- Kummanam Location in Kerala, India Kummanam Kummanam (India)
- Coordinates: 9°35′0″N 76°30′0″E﻿ / ﻿9.58333°N 76.50000°E
- Country: India
- State: Kerala
- District: Kottayam

Languages
- • Official: Malayalam, English
- Time zone: UTC+5:30 (IST)
- Vehicle registration: KL-05
- Nearest city: kottayam
- Lok Sabha constituency: kottayam

= Kummanam =

Kummanam is a village that lies on either side of river Meenachil. Administratively it is in Thiruvarpu and Aymanam Gramapanchayat of Kottayam district in Kerala State, India. Capital town of Kottayam District is 4 km east from here. A bridge named Thazhathangadi palam connects either areas beside river. Kummanam is near the tourist road from Kumarakom to Thekkady.

==Etymology==

Kummanam has the meaning 'gloomy forest' in Malayalam. The abbreviation "Ku" in Sanskrit refers to anything negative and Vanam refers to forest. Initially Kummanam was known as "Kuvanam" which later evolved into Kummanam.

==History==
Thazhathangady is an ancient river port in Kummanam. "Thazhe" in Malayalam means low and "Angadi" refers to market. Arabians, Persians, Romans, Greeks, Jews, Syrians and Egyptians travelled to this ancient port for Spice Trade. Portuguese traders built houses here on the banks of River Meenachil and a church dedicated to Saint George.

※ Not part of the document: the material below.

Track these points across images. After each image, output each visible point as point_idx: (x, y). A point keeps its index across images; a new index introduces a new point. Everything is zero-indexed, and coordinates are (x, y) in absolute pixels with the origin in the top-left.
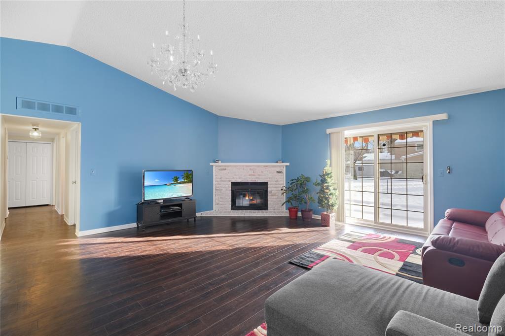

Thaliyil Kotta near Thazhathangadi was the seat of Thekkumkoor kings. Thali was an administrative division and kotta means fort. King Marthanda Varma annexed Thekkumkoor to Travancore. Vedipurackal is the place where Thekkumkoor kings kept gunpowder. Vanchiyathu is the place where Thekkumkoor kings kept royal canoes. There are houses still bearing these names in Thazhathangadi.

==Festivals==
Thazathangadi hosts a boat race or Vallam Kali in August/September every year during festival of Onam. This boat race began about one hundred years ago.

==Temples==
Elamkavu Kaali temple is in Kummanam. Thazhathangady Juma Masjid, third oldest mosques in India is more than 1000 years old locates beside Meenachil river. Southern half of it is demolished and extended with iron pillars, aluminium sheets and minars in 2012. It is famous for its richness of architecture, wood carvings and the beauty.